The London Perl and Raku Workshop takes place on 26th Oct 2024. If your company depends on Perl, please consider sponsoring and/or attending.

NAME

Role::TinyCommons::Collection::PickItems::RandomSeekLines - Provide pick_items() that picks items by random seeking lines in a (file)handle

VERSION

This document describes version 0.009 of Role::TinyCommons::Collection::PickItems::RandomSeekLines (from Perl distribution RoleBundle-TinyCommons-Collection), released on 2021-10-07.

DESCRIPTION

This role provides pick_items() that picks random items by seeking lines in a seekable filehandle. Your class must support these methods to expose the seekable handle: fh (and optionally fh_min_offset and fh_max_offset) (if your collection does not meet this requirement, there are other choices in Role::TinyCommons::Collection::PickItems::*).

The algorithm is as follow:

  1. If fh_min_offset and fh_max_offset is not available, then do a stat() on the handle to find the size ($size).

  2. Seek to a random position in the handle (if fh_min_offset and fh_max_offset is available, then seek between these limits; otherwise seek between 0 and $size.

  3. If we seek to the minimum position (0 or fh_min_offset), we find the next newiine and get the line as the random item to pick. Otherwise, since we might seek to the middle of a line, we find the next newline and discard the partial line first, then get the next line as the random item to pick.

  4. Remove duplicates as needed (unless pick_items()'s allow_resampling option is set to true). Repeat step 2 and 3 until we get the required number of random items to pick.

Caveats:

  • Each of your item must be a line in the handle (excluding the newline) because this method bypasses the get_next_item() abstraction.

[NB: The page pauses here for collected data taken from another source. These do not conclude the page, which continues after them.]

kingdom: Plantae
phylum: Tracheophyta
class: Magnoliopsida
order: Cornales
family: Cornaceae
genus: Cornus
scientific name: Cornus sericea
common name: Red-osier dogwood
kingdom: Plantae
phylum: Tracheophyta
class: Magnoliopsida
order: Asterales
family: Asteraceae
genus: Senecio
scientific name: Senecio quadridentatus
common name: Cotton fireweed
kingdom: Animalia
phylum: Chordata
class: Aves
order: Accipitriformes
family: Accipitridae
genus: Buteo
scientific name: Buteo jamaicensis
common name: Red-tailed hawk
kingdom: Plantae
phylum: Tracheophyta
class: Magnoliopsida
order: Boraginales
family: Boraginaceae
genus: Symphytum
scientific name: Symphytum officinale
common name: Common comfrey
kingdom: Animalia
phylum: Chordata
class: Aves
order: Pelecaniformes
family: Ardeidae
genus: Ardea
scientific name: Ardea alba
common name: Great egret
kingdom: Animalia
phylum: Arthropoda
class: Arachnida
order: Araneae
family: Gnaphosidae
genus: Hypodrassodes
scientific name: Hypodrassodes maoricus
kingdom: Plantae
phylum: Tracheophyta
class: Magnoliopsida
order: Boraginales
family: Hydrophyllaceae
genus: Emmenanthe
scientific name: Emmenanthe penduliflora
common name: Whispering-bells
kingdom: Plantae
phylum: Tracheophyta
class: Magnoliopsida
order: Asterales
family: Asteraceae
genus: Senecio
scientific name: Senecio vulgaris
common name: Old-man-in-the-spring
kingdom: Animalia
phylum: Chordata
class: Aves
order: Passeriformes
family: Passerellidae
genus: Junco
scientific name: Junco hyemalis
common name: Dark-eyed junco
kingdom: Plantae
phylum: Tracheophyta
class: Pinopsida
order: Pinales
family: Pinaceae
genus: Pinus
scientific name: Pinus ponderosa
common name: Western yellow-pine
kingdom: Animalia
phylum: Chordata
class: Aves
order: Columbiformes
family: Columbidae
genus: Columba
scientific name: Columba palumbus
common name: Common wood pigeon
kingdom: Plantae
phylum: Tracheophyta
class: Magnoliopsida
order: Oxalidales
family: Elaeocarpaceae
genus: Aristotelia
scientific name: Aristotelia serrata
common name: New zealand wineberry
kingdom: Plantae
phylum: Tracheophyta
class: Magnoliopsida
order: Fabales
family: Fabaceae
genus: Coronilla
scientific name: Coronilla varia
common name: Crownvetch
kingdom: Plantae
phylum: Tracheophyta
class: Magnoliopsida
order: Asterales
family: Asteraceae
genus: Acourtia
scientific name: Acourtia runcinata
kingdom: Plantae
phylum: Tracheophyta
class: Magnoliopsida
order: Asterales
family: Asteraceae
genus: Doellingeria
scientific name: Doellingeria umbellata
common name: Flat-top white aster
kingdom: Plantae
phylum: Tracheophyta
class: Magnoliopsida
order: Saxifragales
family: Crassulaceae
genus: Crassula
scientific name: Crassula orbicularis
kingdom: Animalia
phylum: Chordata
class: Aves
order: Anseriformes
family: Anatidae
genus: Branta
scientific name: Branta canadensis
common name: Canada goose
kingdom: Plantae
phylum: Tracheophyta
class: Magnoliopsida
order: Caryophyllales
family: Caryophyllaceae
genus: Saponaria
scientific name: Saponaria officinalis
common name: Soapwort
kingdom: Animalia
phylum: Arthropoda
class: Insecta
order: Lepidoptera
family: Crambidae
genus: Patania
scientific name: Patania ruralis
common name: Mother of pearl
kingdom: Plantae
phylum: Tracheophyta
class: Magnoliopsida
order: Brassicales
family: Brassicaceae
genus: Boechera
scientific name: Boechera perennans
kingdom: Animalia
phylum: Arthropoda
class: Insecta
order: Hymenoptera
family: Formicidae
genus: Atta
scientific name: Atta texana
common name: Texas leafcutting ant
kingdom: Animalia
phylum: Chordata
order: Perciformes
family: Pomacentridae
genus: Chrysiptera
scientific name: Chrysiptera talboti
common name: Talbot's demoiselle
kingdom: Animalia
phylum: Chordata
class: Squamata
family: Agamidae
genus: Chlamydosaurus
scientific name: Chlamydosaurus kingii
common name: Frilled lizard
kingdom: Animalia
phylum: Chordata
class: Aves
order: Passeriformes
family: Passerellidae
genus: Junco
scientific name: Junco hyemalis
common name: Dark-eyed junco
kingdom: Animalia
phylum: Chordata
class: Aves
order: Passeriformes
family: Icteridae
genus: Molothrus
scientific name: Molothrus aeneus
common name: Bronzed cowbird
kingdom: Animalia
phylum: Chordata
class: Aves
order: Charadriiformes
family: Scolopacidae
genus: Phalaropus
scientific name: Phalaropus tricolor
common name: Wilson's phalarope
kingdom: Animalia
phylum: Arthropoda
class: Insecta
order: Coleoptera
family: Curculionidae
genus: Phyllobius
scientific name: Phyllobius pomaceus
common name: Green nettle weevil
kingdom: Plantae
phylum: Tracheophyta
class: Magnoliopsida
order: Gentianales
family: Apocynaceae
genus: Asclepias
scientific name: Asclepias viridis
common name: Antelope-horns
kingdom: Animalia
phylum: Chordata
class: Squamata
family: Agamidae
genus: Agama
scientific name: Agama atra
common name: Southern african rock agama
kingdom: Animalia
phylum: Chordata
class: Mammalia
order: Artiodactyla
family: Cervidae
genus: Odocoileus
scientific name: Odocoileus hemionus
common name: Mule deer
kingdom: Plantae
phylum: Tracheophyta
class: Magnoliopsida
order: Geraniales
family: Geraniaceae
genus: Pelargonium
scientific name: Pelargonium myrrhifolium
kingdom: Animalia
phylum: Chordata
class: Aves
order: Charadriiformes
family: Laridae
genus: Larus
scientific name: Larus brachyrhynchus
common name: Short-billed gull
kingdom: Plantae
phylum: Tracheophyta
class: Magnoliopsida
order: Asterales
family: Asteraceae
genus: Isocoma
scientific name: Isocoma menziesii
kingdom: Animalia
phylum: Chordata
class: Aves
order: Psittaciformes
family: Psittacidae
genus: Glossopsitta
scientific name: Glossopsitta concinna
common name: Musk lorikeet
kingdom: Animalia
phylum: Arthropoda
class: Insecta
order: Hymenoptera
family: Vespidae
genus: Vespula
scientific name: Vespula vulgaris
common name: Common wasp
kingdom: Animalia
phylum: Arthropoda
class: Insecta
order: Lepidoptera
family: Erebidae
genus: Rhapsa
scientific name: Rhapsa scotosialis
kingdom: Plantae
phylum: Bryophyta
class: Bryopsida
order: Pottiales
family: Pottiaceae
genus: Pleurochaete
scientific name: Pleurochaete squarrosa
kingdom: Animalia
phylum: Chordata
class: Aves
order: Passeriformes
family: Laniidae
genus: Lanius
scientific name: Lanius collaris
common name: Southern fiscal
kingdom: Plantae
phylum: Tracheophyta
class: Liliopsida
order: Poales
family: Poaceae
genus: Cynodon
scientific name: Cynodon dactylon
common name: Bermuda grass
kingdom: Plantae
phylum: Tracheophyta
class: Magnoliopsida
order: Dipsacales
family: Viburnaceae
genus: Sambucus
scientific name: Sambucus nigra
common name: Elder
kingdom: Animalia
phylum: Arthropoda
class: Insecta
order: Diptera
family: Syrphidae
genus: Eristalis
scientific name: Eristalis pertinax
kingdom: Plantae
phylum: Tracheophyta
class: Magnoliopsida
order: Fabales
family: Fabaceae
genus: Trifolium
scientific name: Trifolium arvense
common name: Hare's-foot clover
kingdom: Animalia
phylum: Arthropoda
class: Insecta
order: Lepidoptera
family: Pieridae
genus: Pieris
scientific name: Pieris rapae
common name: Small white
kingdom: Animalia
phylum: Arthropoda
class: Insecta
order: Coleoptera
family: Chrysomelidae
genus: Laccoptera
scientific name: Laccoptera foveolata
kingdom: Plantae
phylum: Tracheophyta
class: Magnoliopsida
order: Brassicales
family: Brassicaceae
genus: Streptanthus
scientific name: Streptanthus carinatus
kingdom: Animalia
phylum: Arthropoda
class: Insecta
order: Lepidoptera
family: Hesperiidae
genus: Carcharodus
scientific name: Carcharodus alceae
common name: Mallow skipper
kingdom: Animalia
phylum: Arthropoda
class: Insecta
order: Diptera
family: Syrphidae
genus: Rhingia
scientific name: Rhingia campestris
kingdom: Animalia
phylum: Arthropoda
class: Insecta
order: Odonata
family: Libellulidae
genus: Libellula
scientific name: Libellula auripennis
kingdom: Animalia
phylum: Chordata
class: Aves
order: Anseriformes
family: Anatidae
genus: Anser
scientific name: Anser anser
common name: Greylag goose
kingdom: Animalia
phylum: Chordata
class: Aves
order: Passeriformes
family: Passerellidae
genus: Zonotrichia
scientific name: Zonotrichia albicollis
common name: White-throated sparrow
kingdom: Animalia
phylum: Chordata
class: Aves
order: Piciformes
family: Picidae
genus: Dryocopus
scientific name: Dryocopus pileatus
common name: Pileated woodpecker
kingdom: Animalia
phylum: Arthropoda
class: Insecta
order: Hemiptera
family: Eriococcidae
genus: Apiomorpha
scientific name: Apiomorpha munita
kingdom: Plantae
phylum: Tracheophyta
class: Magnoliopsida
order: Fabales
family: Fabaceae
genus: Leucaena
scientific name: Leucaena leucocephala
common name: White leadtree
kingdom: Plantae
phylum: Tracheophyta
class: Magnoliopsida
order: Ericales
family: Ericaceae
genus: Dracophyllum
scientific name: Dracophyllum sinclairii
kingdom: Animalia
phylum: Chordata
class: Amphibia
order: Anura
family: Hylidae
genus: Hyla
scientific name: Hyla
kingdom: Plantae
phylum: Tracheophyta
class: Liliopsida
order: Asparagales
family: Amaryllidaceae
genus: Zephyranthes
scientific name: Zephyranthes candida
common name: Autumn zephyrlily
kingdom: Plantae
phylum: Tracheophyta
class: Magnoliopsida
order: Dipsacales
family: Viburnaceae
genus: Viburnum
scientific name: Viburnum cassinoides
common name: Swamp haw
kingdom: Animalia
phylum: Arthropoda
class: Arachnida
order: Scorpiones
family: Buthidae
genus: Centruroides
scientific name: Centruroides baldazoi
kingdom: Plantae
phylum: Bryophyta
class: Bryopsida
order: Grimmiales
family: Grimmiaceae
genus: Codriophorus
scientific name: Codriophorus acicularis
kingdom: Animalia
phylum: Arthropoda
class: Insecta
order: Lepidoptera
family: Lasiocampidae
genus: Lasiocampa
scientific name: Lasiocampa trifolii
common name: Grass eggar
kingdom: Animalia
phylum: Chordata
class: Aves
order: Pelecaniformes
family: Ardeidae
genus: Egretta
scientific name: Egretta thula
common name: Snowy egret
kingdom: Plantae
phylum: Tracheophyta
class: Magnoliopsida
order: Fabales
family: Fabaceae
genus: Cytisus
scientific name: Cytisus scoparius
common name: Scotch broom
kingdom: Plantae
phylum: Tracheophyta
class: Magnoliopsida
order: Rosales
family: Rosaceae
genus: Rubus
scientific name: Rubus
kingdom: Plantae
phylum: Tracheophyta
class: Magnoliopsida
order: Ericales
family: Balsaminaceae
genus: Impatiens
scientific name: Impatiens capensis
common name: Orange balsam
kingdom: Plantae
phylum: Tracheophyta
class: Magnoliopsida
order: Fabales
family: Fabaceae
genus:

  • Not all lines are picked uniformly. Due to the nature of the algorithm, the algorithm favors longer lines; longer lines have a greater probability of being picked.

ROLES MIXED IN

Role::TinyCommons::Collection::PickItems

REQUIRED METHODS

get_item_at_pos

get_item_count

HOMEPAGE

Please visit the project's homepage at https://metacpan.org/release/RoleBundle-TinyCommons-Collection.

SOURCE

Source repository is at https://github.com/perlancar/perl-RoleBundle-TinyCommons-Collection.

SEE ALSO

File::RandomLine

Role::TinyCommons::Collection::PickItems and other Role::TinyCommons::Collection::PickItems::*.

AUTHOR

perlancar <perlancar@cpan.org>

CONTRIBUTING

To contribute, you can send patches by email/via RT, or send pull requests on GitHub.

Most of the time, you don't need to build the distribution yourself. You can simply modify the code, then test via:

 % prove -l

If you want to build the distribution (e.g. to try to install it locally on your system), you can install Dist::Zilla, Dist::Zilla::PluginBundle::Author::PERLANCAR, and sometimes one or two other Dist::Zilla plugin and/or Pod::Weaver::Plugin. Any additional steps required beyond that are considered a bug and can be reported to me.

COPYRIGHT AND LICENSE

This software is copyright (c) 2021 by perlancar <perlancar@cpan.org>.

This is free software; you can redistribute it and/or modify it under the same terms as the Perl 5 programming language system itself.

BUGS

Please report any bugs or feature requests on the bugtracker website https://rt.cpan.org/Public/Dist/Display.html?Name=RoleBundle-TinyCommons-Collection

When submitting a bug or request, please include a test-file or a patch to an existing test-file that illustrates the bug or desired feature.